I have to first declare two arrays which I also need help with. 我必须首先声明两个数组,这些数组我也需要帮助。
Originally, it's two single variables. 最初,它是两个单个变量。
day=$(hadoop fs -ls -R /user/hive/* |
awk '/filename.txt.gz/' |
tail -1 |
date -d $(echo `awk '{print $6}'`) '+%b %-d' |
tr -d ' ')
time_stamp=$(hadoop fs -ls -R /user/hive/* |
awk '/filename.txt.gz/' |
tail -1 |
awk '{ print $7 }')
Now instead of tail -1
, I need tail -5
. 现在我不需要tail -5
tail -1
,而是需要tail -5
。 So first, how do I make these two arrays? 那么首先,我如何制作这两个数组?
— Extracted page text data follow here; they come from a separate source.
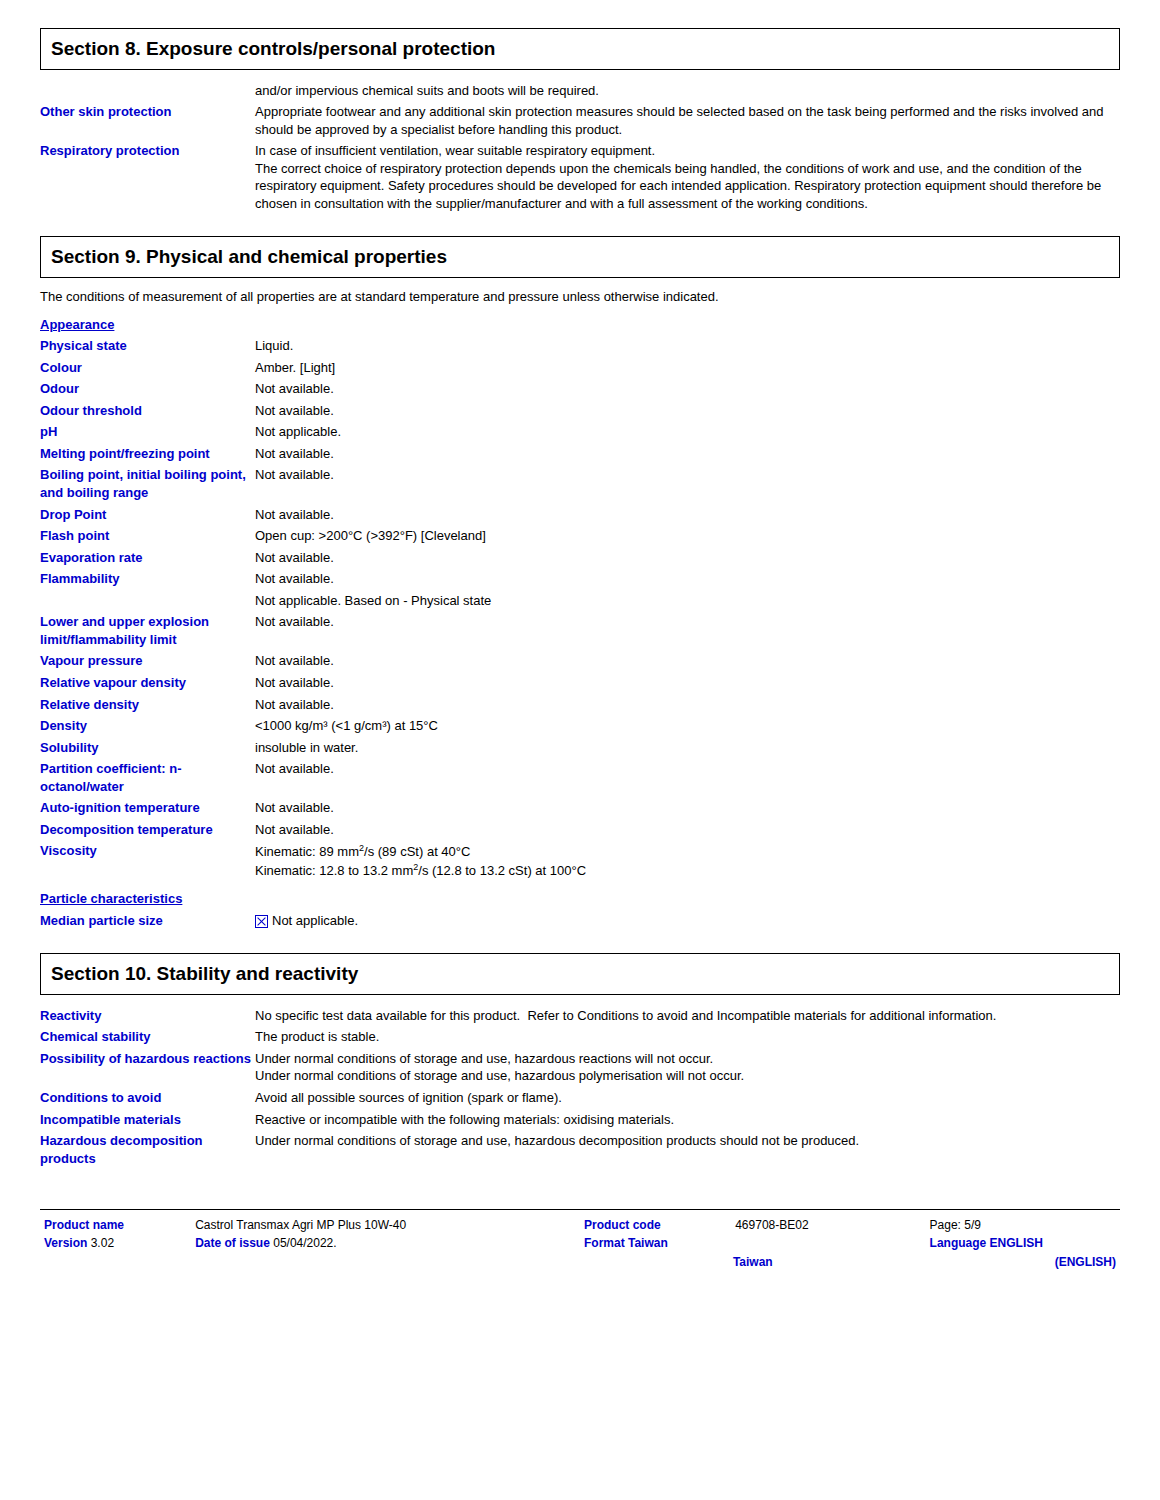Section 8. Exposure controls/personal protection
| | and/or impervious chemical suits and boots will be required. |
| Other skin protection | Appropriate footwear and any additional skin protection measures should be selected based on the task being performed and the risks involved and should be approved by a specialist before handling this product. |
| Respiratory protection | In case of insufficient ventilation, wear suitable respiratory equipment. The correct choice of respiratory protection depends upon the chemicals being handled, the conditions of work and use, and the condition of the respiratory equipment. Safety procedures should be developed for each intended application. Respiratory protection equipment should therefore be chosen in consultation with the supplier/manufacturer and with a full assessment of the working conditions. |
Section 9. Physical and chemical properties
The conditions of measurement of all properties are at standard temperature and pressure unless otherwise indicated.
Appearance
| Physical state | Liquid. |
| Colour | Amber. [Light] |
| Odour | Not available. |
| Odour threshold | Not available. |
| pH | Not applicable. |
| Melting point/freezing point | Not available. |
| Boiling point, initial boiling point, and boiling range | Not available. |
| Drop Point | Not available. |
| Flash point | Open cup: >200°C (>392°F) [Cleveland] |
| Evaporation rate | Not available. |
| Flammability | Not available. |
| | Not applicable. Based on - Physical state |
| Lower and upper explosion limit/flammability limit | Not available. |
| Vapour pressure | Not available. |
| Relative vapour density | Not available. |
| Relative density | Not available. |
| Density | <1000 kg/m³ (<1 g/cm³) at 15°C |
| Solubility | insoluble in water. |
| Partition coefficient: n-octanol/water | Not available. |
| Auto-ignition temperature | Not available. |
| Decomposition temperature | Not available. |
| Viscosity | Kinematic: 89 mm 2 /s (89 cSt) at 40°C Kinematic: 12.8 to 13.2 mm 2 /s (12.8 to 13.2 cSt) at 100°C |
Particle characteristics
| Median particle size | Not applicable. |
Section 10. Stability and reactivity
| Reactivity | No specific test data available for this product. Refer to Conditions to avoid and Incompatible materials for additional information. |
| Chemical stability | The product is stable. |
| Possibility of hazardous reactions | Under normal conditions of storage and use, hazardous reactions will not occur. Under normal conditions of storage and use, hazardous polymerisation will not occur. |
| Conditions to avoid | Avoid all possible sources of ignition (spark or flame). |
| Incompatible materials | Reactive or incompatible with the following materials: oxidising materials. |
| Hazardous decomposition products | Under normal conditions of storage and use, hazardous decomposition products should not be produced. |
| Product name | Castrol Transmax Agri MP Plus 10W-40 | Product code | 469708-BE02 | Page: 5/9 |
| Version 3.02 | Date of issue 05/04/2022. | Format Taiwan | Language ENGLISH |
| | | Taiwan | (ENGLISH) |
Second question, how do I make a for
loop with each value from the paired values of $day
and $time_stamp
? 第二个问题,如何使用$day
和$time_stamp
的配对值中的每个值进行for
循环? I can't use array_combine because I need to perform actions on each array separately. 我不能使用array_combine,因为我需要分别对每个数组执行操作。 Thanks 谢谢
You are collecting the data into strings, not arrays. 您正在将数据收集到字符串中,而不是数组中。 But additionally, your code should probably be refactored significantly -- as a general rule of thumb, if something happens in Awk, most of the rest should also happen in Awk. 但是此外,您的代码可能应该进行重大重构-作为一般经验法则,如果在Awk中发生了某些事情,那么其余大部分也应该在Awk中发生。
You assign to an array with variable=(values of array)
and to get the values from a subprocess, it's variable=($(command to produce values))
. 您将variable=(values of array)
分配给具有variable=(values of array)
并从子过程中获取值,它是variable=($(command to produce values))
。
Here's a first attempt at refactoring your code. 这是重构代码的首次尝试。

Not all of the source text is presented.